Just look at the Trump administration’s record for confirmation. The Washington Post reported in 2021 that the administration “aggressively recruited sheriffs” to participate in 287(g), a controversial and flawed program that allows local police to act as federal immigration agents and has resulted in widespread racial profiling. Just under three dozen sheriff’s departments were a part of the program when former President Barack Obama left office. But under Trump, the program experienced a resurgence, attracting law enforcement officers with disturbing ties to notorious anti-immigrant hate groups.

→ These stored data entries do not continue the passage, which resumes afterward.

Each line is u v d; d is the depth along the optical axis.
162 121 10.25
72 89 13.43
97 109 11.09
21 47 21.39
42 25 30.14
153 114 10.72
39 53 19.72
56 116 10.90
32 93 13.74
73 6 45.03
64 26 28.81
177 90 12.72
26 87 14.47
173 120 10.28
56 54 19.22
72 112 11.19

“Under Trump, the number of partners in 287(g) and a related program quadrupled, from about 35 in 2017 to more than 140 earlier this year,” The Post reported. “About 15 are sheriffs who have been publicly linked to FAIR, which has been described by pro-immigration groups and others as an anti-immigrant organization. FAIR has disputed that characterization.”
Oh please. FAIR can dispute the characterization all it wants, but the record is also pretty clear about its friends. “FAIR leaders have ties to white supremacist groups and eugenicists and have made many racist statements,” said the Southern Poverty Law Center. “FAIR’s founder, the late John Tanton, has expressed his wish that America remain a majority-white population: a goal to be achieved, presumably, by limiting the number of nonwhites who enter the country.” FAIR isn’t just an anti-immigrant group; it’s an anti-immigrant hate group.

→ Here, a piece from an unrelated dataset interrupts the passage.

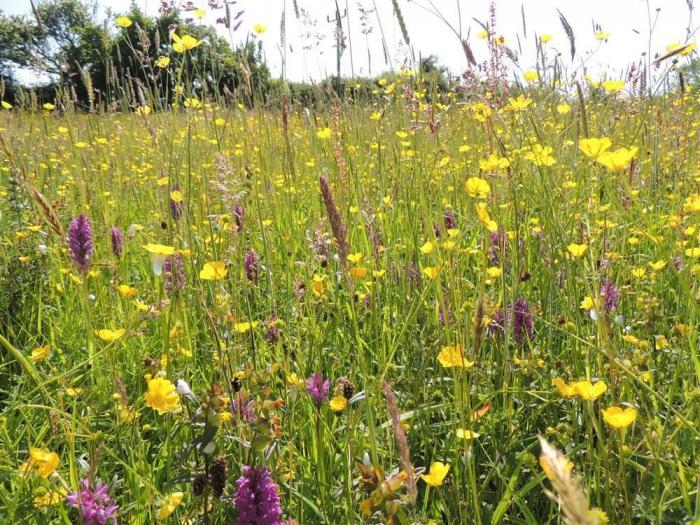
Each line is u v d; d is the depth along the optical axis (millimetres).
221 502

For Miller, police associated with these extremist organizations – and those in attendance at the recent event in Las Vegas – are dream recruits for his deportation army. Harassing people of color has been a lifelong mission for him, as reported by Univision in 2017. “Univision Noticias spoke with several classmates who said Miller had few friends, none of them non-white. They said he used to make fun of the children of Latino and Asian immigrants who did not speak English well.” In the White House, Miller was a key figure behind some of the administration’s most cruel anti-immigrant policies, including family separation.

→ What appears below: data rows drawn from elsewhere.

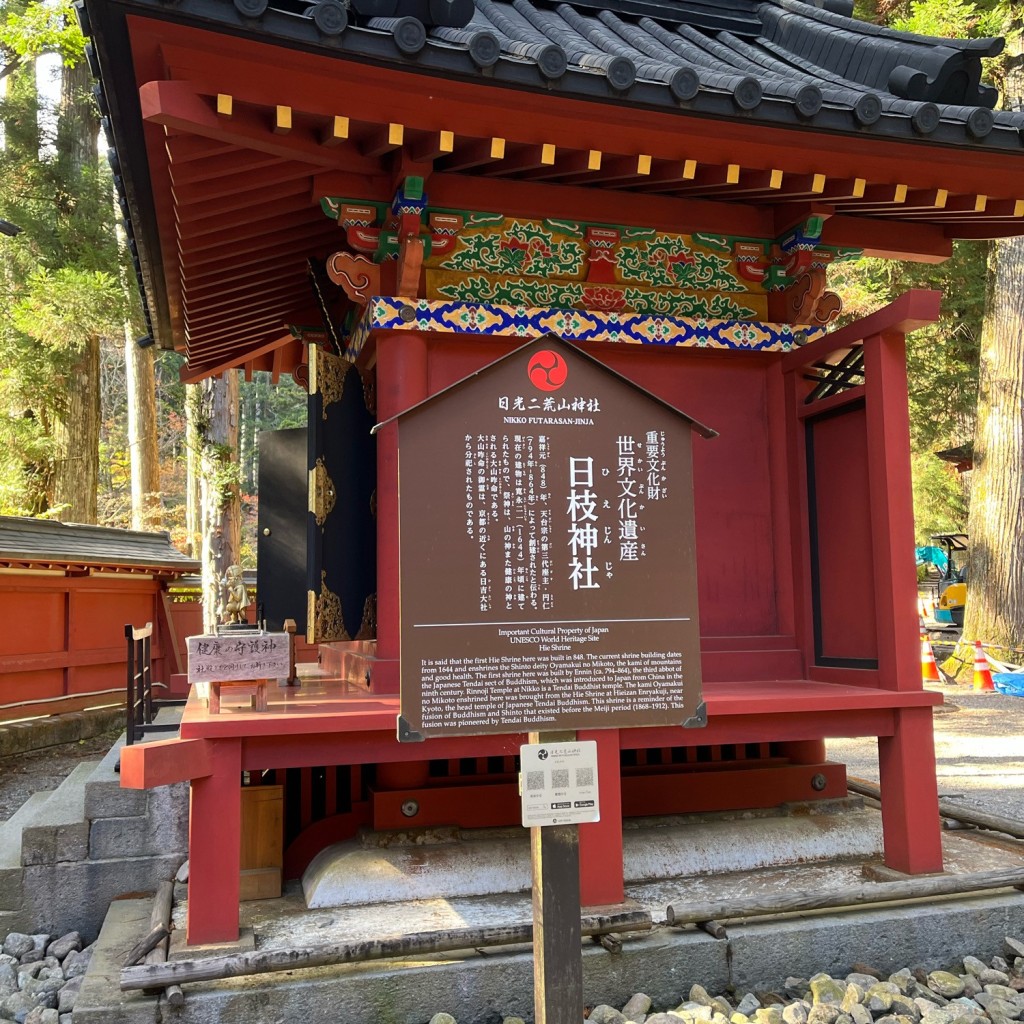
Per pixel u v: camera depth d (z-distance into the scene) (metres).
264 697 3.93
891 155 4.30
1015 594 14.35
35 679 10.20
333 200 4.43
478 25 4.71
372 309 4.53
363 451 4.98
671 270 5.13
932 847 4.27
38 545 10.07
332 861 4.28
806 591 5.03
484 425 2.81
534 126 3.86
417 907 4.02
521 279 4.89
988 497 14.73
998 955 3.99
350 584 4.73
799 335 5.18
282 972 3.42
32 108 14.61
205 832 3.58
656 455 2.93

“Bob Songer from Klickitat County in Washington state, another Constitutional Sheriff who also spoke at the event, told the audience that he already had a ‘posse’ of 150 deputized citizens,” WIRED continued in its report on the Las Vegas gathering. “He also shared a guide with other sheriffs on how to build their own ‘posse,’ including a 32-page guide on policies and procedures, reviewed by WIRED.”
Another Trump term won’t be anything like we’ve seen. As Brownstein notes, “Miller has outlined much more explicit and detailed plans than Trump ever did in 2016 about how the administration would implement such a deportation program in a second term.” He intends to fulfill that vision with his red state deportation army, devastating millions of immigrants, key industries, and our national economy. “What this means,” America’s Voice legal advisor David Leopold told Brownstein, “is that the communities that are heavily Hispanic or Black, those marginalized communities are going to be living in absolute fear of a knock on the door, whether or not they are themselves undocumented. What he’s describing is a terrifying police state, the pretext of which is immigration.”